■ OBJECTIVE: Arrange the lines below as a numbered list, starting with the line that contains "common name: Common starling" and running through the end of the records. Leave out any blank lines.

■ EXERCISE DATA:

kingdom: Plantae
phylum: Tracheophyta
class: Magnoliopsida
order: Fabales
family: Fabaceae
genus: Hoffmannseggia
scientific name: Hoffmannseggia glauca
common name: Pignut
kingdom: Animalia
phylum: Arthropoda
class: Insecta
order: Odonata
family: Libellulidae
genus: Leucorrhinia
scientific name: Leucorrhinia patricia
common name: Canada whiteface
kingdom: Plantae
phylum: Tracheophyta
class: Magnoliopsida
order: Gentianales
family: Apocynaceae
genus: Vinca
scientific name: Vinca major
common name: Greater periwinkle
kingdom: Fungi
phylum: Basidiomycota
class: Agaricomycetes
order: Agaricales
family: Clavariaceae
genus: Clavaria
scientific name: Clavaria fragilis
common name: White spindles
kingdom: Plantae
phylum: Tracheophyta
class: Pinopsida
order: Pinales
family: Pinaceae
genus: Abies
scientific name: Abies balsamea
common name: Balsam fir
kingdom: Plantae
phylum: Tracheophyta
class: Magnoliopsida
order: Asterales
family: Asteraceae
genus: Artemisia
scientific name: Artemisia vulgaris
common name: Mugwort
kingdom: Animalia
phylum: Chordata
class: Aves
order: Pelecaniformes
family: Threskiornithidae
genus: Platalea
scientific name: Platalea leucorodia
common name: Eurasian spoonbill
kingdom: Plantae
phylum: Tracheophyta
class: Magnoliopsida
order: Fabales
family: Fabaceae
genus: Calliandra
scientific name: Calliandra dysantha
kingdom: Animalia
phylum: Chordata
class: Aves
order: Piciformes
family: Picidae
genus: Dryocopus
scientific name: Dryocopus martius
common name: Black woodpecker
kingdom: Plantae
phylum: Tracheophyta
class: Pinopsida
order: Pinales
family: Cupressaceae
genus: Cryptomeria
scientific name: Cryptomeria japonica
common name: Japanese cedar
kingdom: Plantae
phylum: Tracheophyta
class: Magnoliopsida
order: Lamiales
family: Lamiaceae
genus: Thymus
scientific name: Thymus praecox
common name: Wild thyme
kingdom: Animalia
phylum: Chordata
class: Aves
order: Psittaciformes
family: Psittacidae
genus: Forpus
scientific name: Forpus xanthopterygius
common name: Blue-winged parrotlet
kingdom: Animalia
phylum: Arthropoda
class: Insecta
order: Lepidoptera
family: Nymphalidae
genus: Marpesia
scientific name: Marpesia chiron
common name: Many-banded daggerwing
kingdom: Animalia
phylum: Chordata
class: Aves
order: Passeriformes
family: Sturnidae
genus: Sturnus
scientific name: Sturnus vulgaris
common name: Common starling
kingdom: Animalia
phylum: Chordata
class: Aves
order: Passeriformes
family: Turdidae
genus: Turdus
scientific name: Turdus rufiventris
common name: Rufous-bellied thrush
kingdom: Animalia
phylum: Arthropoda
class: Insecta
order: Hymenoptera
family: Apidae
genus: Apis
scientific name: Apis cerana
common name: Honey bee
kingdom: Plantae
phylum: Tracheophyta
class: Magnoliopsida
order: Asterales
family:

■ SOLVED PROBLEM:
1. common name: Common starling
2. kingdom: Animalia
3. phylum: Chordata
4. class: Aves
5. order: Passeriformes
6. family: Turdidae
7. genus: Turdus
8. scientific name: Turdus rufiventris
9. common name: Rufous-bellied thrush
10. kingdom: Animalia
11. phylum: Arthropoda
12. class: Insecta
13. order: Hymenoptera
14. family: Apidae
15. genus: Apis
16. scientific name: Apis cerana
17. common name: Honey bee
18. kingdom: Plantae
19. phylum: Tracheophyta
20. class: Magnoliopsida
21. order: Asterales
22. family:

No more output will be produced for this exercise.